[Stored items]

::::::

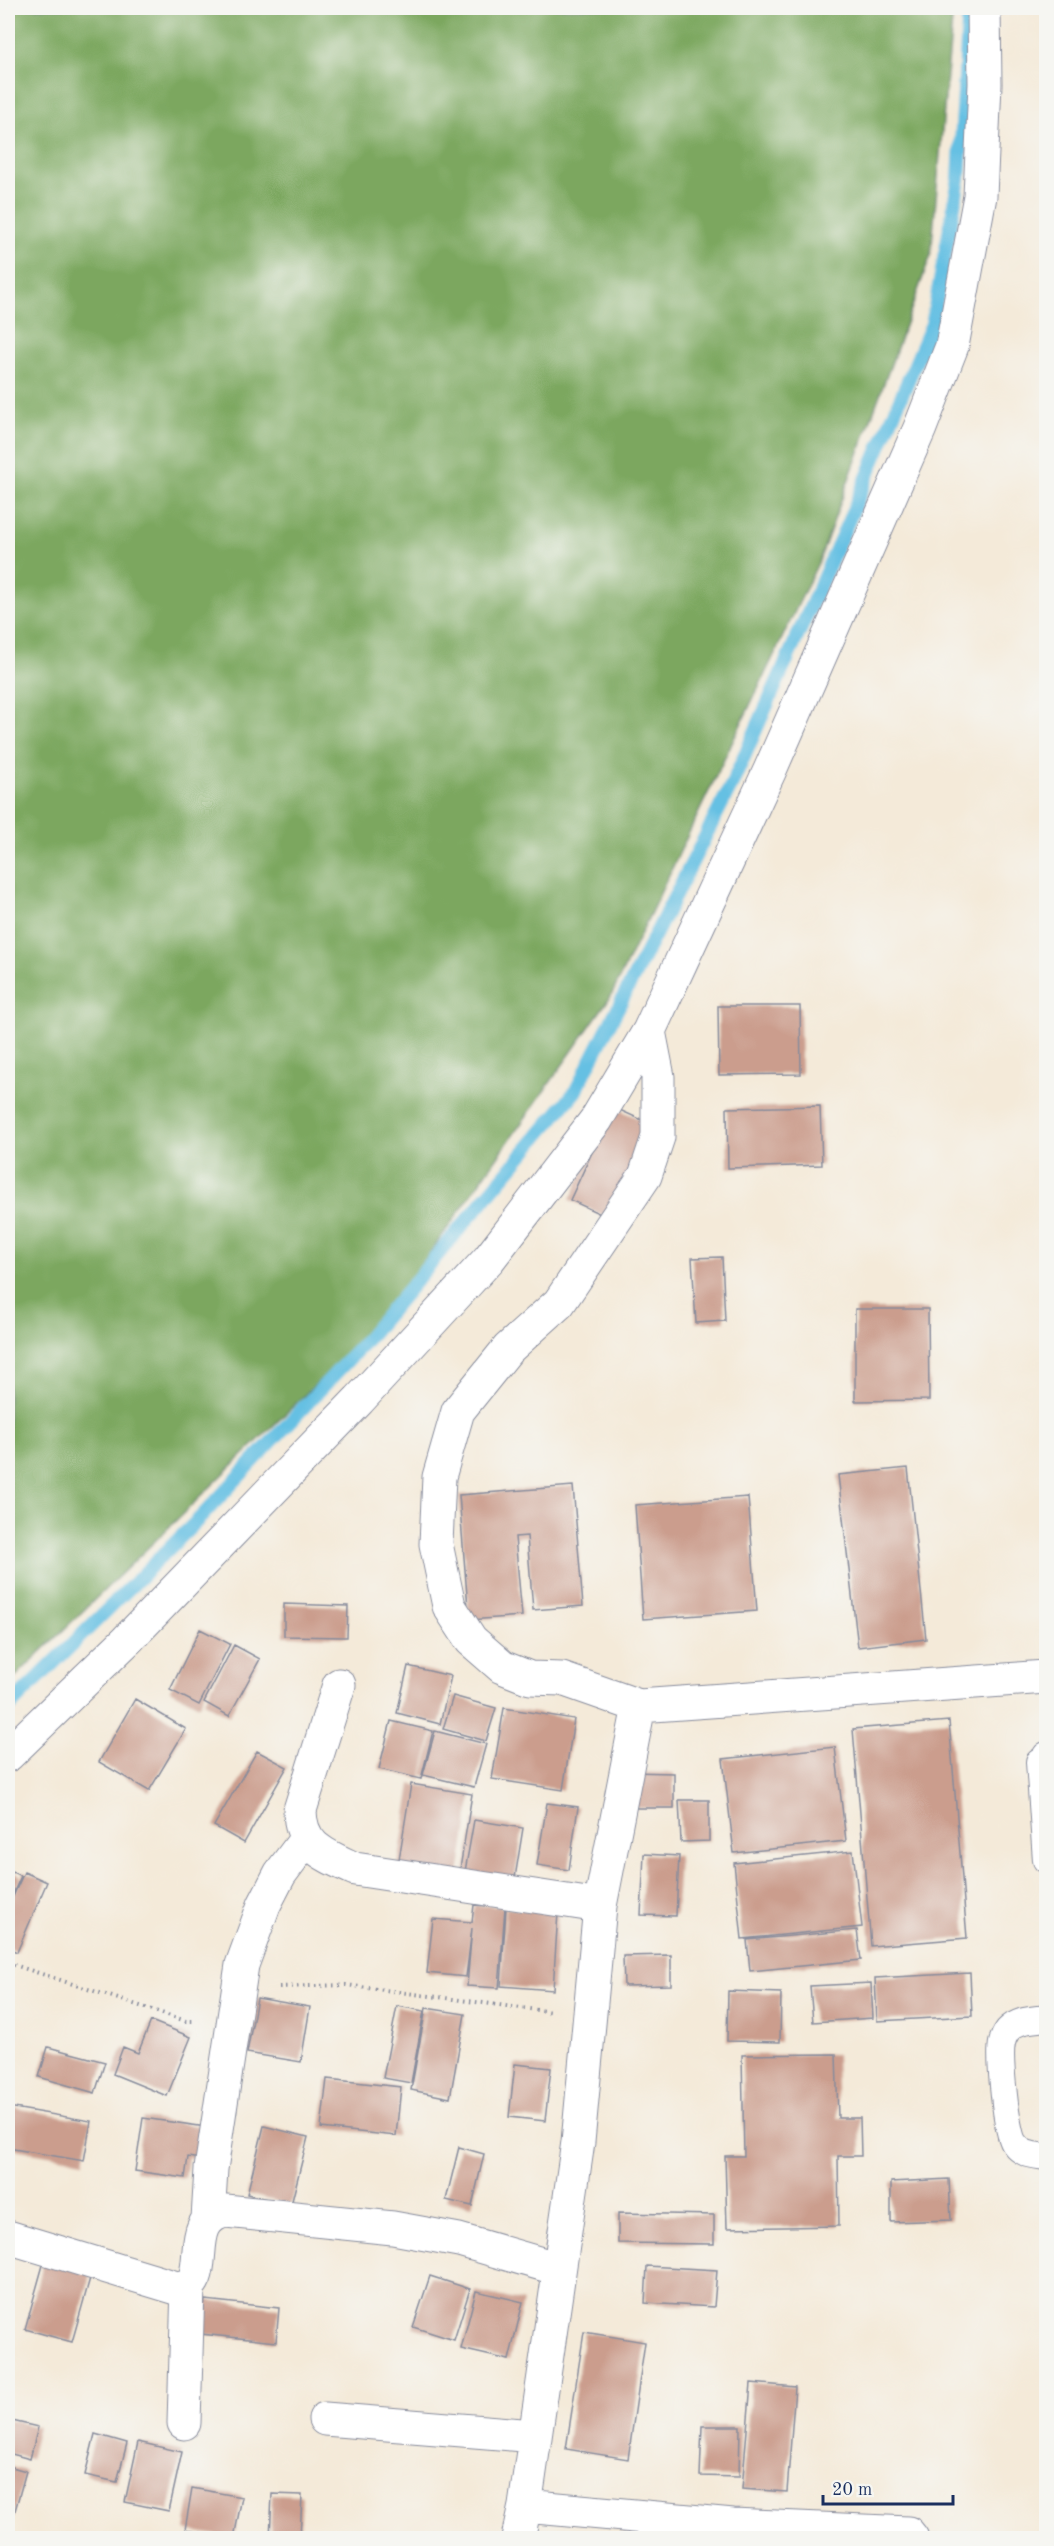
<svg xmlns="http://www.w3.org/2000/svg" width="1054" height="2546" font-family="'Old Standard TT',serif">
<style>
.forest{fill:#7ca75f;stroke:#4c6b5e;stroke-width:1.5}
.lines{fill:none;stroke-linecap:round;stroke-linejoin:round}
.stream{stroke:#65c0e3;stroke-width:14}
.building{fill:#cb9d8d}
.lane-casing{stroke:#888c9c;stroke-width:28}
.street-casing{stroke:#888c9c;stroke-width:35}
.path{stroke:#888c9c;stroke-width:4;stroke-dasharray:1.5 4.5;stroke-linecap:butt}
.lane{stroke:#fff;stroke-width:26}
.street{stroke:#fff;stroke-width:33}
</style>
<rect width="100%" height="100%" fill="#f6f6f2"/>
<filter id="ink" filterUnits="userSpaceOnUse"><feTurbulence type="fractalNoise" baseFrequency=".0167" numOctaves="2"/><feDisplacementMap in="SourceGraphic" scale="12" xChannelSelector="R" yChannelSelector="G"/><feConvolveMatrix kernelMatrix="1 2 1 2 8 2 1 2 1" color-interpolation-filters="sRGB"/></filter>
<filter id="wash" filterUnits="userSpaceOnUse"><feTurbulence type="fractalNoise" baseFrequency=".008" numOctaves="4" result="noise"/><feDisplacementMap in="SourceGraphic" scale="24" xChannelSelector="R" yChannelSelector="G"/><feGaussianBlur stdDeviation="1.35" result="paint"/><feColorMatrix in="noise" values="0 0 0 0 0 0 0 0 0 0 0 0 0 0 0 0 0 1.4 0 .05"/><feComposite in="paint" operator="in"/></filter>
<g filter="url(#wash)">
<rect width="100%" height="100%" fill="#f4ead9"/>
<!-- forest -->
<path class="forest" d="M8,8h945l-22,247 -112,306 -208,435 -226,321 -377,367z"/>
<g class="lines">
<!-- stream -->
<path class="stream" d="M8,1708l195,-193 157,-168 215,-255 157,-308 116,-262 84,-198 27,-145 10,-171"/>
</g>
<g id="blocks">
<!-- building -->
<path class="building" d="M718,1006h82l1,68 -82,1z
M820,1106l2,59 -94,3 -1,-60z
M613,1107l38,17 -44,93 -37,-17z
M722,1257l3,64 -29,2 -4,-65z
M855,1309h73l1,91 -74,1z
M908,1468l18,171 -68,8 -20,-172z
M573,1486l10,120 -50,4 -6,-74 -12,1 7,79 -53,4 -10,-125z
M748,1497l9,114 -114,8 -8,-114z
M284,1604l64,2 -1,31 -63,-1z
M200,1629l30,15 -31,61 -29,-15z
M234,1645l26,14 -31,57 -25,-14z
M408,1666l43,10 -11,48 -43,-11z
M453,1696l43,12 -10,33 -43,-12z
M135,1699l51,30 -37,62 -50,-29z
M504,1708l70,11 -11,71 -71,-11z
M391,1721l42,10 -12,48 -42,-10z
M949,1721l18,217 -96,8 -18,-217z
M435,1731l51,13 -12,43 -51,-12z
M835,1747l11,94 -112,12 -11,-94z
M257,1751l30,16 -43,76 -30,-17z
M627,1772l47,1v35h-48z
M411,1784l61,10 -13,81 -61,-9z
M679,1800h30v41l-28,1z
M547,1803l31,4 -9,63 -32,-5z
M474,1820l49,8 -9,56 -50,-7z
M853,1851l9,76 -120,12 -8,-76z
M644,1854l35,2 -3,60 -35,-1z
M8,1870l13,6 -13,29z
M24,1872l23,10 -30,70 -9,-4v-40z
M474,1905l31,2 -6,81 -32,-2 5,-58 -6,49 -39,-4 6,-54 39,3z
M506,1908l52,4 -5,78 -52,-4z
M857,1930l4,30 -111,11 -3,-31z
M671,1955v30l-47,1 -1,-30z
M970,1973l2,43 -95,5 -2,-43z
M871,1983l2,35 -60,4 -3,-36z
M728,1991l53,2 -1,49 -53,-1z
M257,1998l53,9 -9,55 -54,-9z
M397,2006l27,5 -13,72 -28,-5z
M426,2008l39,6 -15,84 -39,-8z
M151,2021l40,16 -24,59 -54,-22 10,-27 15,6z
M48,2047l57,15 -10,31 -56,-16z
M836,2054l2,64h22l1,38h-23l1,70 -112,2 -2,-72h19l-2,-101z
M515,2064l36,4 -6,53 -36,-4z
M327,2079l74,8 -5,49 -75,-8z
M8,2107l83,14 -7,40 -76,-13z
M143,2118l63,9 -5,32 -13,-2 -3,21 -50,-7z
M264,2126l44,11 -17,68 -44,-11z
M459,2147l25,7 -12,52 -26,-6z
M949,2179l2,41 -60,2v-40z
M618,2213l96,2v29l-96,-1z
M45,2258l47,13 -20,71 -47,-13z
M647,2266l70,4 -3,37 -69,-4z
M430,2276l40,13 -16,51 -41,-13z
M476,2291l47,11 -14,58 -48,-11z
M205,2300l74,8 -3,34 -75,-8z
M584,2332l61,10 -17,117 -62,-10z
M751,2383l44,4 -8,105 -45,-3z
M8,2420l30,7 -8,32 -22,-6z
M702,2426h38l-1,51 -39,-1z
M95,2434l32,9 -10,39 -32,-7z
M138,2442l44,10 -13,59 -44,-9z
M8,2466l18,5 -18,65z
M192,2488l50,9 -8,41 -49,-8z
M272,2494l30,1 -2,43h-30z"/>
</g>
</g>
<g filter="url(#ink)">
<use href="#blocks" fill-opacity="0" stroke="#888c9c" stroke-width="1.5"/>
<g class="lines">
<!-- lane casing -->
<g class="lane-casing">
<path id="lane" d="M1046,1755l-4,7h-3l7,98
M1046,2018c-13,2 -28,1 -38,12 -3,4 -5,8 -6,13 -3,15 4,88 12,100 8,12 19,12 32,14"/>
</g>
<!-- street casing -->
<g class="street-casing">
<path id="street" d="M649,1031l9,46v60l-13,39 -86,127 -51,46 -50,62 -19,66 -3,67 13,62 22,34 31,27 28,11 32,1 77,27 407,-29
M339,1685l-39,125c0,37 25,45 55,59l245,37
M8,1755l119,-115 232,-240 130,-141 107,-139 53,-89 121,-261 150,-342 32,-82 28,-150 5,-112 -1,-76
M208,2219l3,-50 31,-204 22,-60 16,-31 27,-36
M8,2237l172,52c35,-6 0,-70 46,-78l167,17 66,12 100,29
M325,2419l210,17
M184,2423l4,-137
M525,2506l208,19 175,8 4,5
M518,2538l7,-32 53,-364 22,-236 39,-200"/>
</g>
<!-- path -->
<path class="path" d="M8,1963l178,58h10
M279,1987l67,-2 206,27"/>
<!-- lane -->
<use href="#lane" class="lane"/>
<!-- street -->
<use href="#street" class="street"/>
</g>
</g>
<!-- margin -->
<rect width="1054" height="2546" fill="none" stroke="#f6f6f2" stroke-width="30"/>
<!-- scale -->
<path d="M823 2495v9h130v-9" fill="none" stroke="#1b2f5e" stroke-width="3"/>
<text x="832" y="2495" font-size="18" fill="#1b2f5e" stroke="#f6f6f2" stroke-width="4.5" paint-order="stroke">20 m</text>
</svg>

::::::

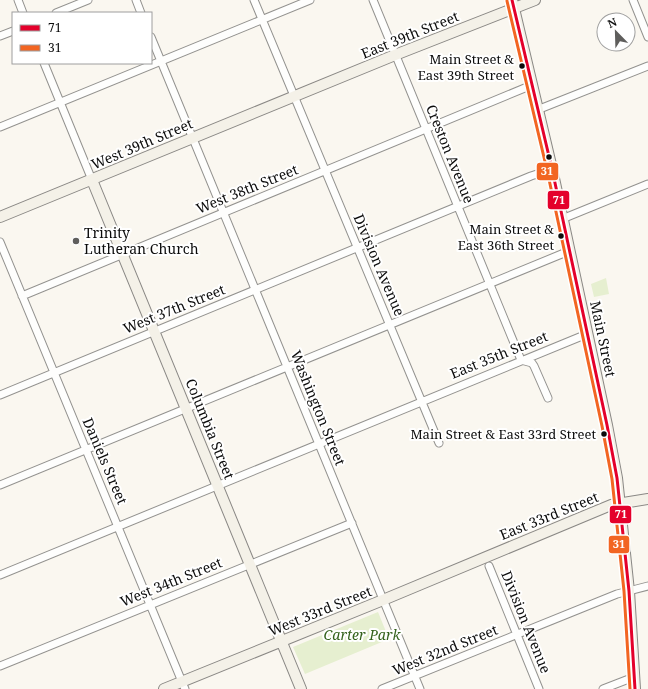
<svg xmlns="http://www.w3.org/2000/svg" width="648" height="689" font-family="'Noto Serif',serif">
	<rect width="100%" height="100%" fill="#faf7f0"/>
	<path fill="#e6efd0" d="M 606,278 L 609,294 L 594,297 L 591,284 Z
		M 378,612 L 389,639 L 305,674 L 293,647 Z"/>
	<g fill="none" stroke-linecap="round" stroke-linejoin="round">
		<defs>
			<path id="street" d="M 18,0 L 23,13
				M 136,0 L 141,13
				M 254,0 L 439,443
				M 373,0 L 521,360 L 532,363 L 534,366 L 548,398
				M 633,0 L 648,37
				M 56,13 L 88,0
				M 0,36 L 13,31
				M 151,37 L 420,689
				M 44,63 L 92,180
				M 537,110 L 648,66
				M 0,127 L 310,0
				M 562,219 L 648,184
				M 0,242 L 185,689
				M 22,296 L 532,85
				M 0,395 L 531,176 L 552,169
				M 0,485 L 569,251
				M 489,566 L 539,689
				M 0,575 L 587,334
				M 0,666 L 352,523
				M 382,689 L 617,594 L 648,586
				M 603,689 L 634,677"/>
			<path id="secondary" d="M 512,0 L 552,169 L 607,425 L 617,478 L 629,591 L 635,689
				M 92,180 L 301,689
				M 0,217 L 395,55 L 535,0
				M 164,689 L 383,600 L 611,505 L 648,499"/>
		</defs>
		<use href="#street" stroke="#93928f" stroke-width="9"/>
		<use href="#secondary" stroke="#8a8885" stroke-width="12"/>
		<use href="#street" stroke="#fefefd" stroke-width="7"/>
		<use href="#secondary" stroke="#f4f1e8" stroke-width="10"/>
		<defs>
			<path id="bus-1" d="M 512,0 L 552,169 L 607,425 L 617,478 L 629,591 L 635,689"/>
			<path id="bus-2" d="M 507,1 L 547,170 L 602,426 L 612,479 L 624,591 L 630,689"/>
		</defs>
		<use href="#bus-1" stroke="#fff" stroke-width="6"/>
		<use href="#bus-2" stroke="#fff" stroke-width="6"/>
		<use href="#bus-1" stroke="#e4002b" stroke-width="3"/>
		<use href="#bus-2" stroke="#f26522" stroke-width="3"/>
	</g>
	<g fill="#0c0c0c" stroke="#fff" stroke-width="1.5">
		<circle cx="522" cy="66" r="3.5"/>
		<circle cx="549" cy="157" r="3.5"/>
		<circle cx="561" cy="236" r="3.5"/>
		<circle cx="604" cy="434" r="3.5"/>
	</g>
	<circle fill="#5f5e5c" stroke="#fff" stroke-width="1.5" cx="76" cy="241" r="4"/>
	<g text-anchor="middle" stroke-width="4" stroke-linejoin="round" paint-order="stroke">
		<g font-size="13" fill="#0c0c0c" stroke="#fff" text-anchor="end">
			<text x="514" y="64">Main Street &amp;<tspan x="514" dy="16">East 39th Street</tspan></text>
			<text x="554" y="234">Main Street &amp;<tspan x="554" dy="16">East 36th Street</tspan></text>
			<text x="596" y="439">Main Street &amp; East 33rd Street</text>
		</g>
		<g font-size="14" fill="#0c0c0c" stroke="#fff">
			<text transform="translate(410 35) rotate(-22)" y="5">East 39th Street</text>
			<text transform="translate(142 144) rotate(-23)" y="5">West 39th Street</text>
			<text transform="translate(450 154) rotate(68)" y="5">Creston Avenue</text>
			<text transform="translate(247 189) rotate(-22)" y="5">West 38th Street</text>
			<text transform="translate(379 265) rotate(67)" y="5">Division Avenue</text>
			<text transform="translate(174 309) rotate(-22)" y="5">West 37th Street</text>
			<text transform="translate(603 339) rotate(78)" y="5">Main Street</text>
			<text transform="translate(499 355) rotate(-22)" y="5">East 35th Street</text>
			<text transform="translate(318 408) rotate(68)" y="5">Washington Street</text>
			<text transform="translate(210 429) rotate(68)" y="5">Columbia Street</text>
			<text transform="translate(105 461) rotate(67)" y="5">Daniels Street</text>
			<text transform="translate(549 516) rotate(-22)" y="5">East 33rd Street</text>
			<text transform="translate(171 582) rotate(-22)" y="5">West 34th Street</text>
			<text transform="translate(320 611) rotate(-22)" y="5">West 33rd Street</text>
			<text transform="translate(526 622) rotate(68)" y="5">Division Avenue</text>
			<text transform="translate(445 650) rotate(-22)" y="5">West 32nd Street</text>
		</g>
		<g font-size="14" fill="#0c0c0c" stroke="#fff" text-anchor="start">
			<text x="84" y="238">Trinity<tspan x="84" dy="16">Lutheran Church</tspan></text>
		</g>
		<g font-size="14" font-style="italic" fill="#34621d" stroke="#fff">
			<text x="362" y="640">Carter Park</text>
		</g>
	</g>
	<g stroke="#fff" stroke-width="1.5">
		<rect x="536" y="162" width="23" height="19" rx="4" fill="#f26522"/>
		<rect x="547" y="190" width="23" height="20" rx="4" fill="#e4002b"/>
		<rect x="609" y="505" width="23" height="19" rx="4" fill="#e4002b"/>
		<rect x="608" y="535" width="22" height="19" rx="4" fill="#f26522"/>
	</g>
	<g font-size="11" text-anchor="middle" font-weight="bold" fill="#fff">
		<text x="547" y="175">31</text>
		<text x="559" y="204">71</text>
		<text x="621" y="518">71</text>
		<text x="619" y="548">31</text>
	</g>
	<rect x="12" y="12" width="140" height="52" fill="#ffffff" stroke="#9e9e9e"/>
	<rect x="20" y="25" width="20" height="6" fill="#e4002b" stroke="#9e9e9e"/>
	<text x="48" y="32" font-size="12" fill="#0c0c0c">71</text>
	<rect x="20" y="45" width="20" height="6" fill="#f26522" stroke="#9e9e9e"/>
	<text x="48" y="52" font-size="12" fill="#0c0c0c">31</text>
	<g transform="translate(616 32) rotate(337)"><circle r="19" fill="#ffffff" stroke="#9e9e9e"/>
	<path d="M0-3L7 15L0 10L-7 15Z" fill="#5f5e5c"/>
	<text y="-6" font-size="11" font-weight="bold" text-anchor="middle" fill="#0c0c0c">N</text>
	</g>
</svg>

::::::

Task item>
When the string "baseFrequency" appears in a line of the records above, that line is to be copied.

Expected output>
<filter id="ink" filterUnits="userSpaceOnUse"><feTurbulence type="fractalNoise" baseFrequency=".0167" numOctaves="2"/><feDisplacementMap in="SourceGraphic" scale="12" xChannelSelector="R" yChannelSelector="G"/><feConvolveMatrix kernelMatrix="1 2 1 2 8 2 1 2 1" color-interpolation-filters="sRGB"/></filter>
<filter id="wash" filterUnits="userSpaceOnUse"><feTurbulence type="fractalNoise" baseFrequency=".008" numOctaves="4" result="noise"/><feDisplacementMap in="SourceGraphic" scale="24" xChannelSelector="R" yChannelSelector="G"/><feGaussianBlur stdDeviation="1.35" result="paint"/><feColorMatrix in="noise" values="0 0 0 0 0 0 0 0 0 0 0 0 0 0 0 0 0 1.4 0 .05"/><feComposite in="paint" operator="in"/></filter>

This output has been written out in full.